Jun 11, 2022 | Cultura

Laponia: contiendas familiares en la tierra de Papá Noel

Una divertida comedia costumbrista para reflexionar sobre las verdades, las mentiras y sus consecuencias. Con dirección de Nelson Valente y adaptación de Ignacio Gómez Bustamante.
LAPONIA
Una comedia mágica con muy buenas actuaciones. Se presenta de viernes a domingo en el Teatro Picadero – crédito: @smwpress

Laponia, la divertida historia escrita por los catalanes Marc Angelet y Cristina Clemente, llega al escenario argentino bajo una certera adaptación de Ignacio Gómez Bustamante. Esta elevada tragicomedia se desarrolla en las heladas tierras de Finlandia, precisamente en su parte más nórdica, Laponia. La región mágica, que da nombre a una obra, no solo es hogar de las increíbles auroras boreales, sino que también, según la leyenda, es el sitio donde vive Papá Noel. Un viaje familiar, una disputa voraz sobre la educación infantil y las diferencias más superficiales hacen de esta obra una excelente oportunidad para ver buen teatro. Las funciones son los viernes y sábados a las 22.15 hs.  y domingos a las 20.30 hs. en el Teatro Picadero, Pje. Enrique Santos Discépolo 1857, CABA. 

Con gran ingenio, la obra entrelaza variados temas que mantienen en tensión al espectador hasta el final. Para esta lograda dinámica, cuenta con la dirección magistral de Nelson Valente, quien sabe mejor que nadie cómo plasmar sobre el escenario hechos de la vida cotidiana de forma sutil y natural. La adaptación argentina le saca el jugo a las diferencias culturales, a ese juego dispar de ver el mundo; y el resultado es una inmediata representatividad por parte de la platea, que festeja cada momento a pura carcajada. 

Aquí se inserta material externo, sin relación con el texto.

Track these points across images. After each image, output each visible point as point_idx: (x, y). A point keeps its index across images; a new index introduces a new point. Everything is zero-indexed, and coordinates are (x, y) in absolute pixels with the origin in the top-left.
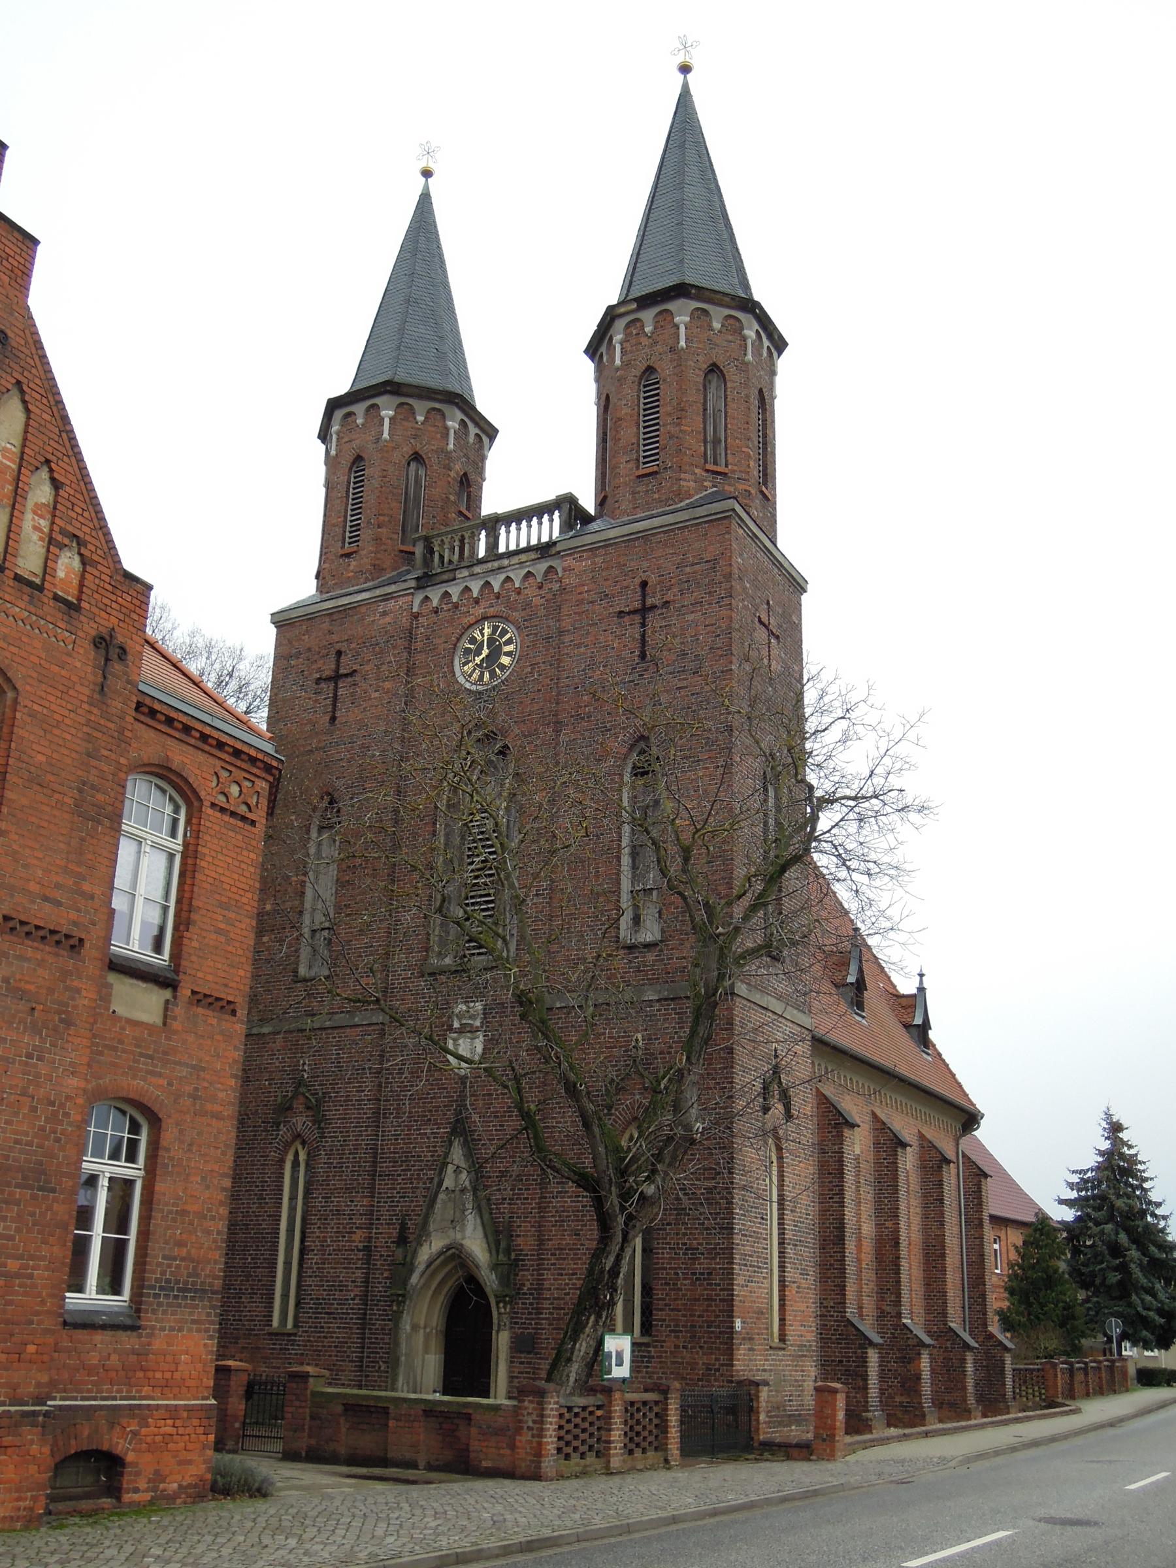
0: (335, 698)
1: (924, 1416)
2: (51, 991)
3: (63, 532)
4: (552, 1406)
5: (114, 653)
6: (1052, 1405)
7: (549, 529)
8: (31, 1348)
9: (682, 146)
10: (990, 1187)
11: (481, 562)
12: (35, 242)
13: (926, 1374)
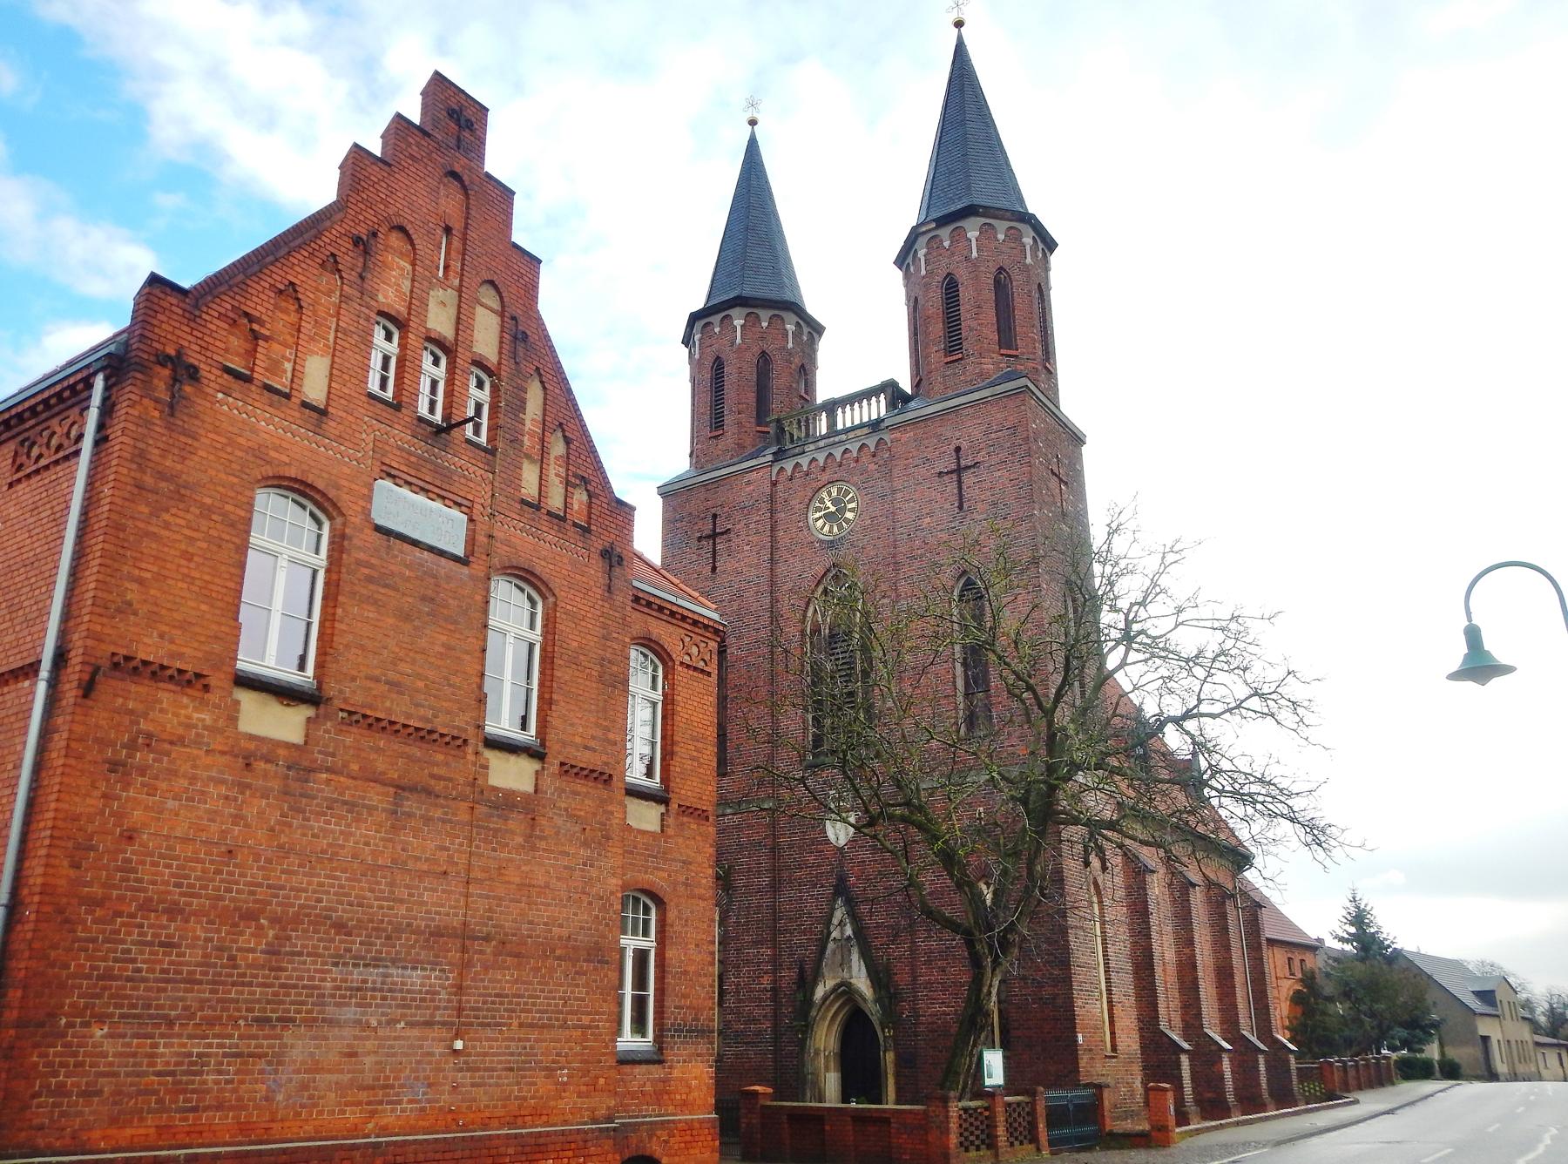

A su vez, el guión cuenta con suculentos condimentos como la ingenuidad, la ilusión, la inocencia y el retrotraerse a la propia infancia. Además del afilado contraste entre la frialdad de la cultura finlandesa y la argentina, que no solo resulta efectiva, sino que además invita a reflexionar sobre la verdad y la mentira. Un juego filosófico entre la razón y lo mágico como tarea para pensar en el hogar. 

LAPONIA
La obra reflexiona sobre la verdad, la mentira y la imposición a los hijos de las propias creencias – crédito: @smwpress

Elenco de gigantes

En escena solo se verán cuatro personajes principales, más allá que en la emocional historia participan o se cita a seis. Los protagonistas, traídos a la vida por increíbles actores, gozan de mucha actitud. La pareja argentina que viaja a las heladas tierras europeas son Laura Oliva y Héctor Díaz, más su hijo Martín de cinco años. Martín será el centro de varios debates en la obra, pero nunca está presente en las tablas. Oliva está estupenda, en un mixtura entre malhumor, perplejidad y una postura que se torna desafiante por momentos. Su personaje es quien suma los momentos más divertidos y más empáticos para los espectadores. Una madre que defiende que la magia y la ilusión estén presentes en la crianza infantil por el mayor tiempo posible. 

Los dueños de casa son Jorge Suárez y Paula Ransenberg, ambos tienen una hija, Aina, de cuatro años y medio de edad, quien tampoco aparece en escena. Una certera composición de Suárez funciona de contrapunto perfecto como un real finlandés, tanto en su decir como en impronta. En un sitio medio entre la ternura y la comicidad, resulta un acierto más en la frondosa carrera del actor. 

LAPONIA
Laponia tiene esa sutil virtud de hablar desde el humor sobre temas que importan de verdad. El cuarteto actoral brilla sobre las tablas – crédito: @smwpress

Una obra redonda 

Otra particularidad que no se puede dejar de destacar, es la rica y funcional escenografía, pensada al milímetro, creación de Rodrigo González Garillo. Cuidada hasta el más pequeño detalle, la escenografía no solo enmarca la acción de los protagonistas, sino que transporta a los concurrentes a una cocina y a un living moderno, con aire europeo. El diseño de iluminación está en manos de Matías Sendón y la música original de Gaby Goldman. En resumen, Laponia resulta una buena y sorprendente propuesta de casi hora y media de tiempo bien invertido. La obra funciona a la perfección, sin tiempos muertos en la actual surtida cartelera porteña. Es inevitable no divertirse y emocionarse con el preciado final que obliga al espectador a realizar una vuelta inevitable a la niñez. Una pieza con un guión excelente y actual que aporta varias lecturas, y cuenta con logradas actuaciones.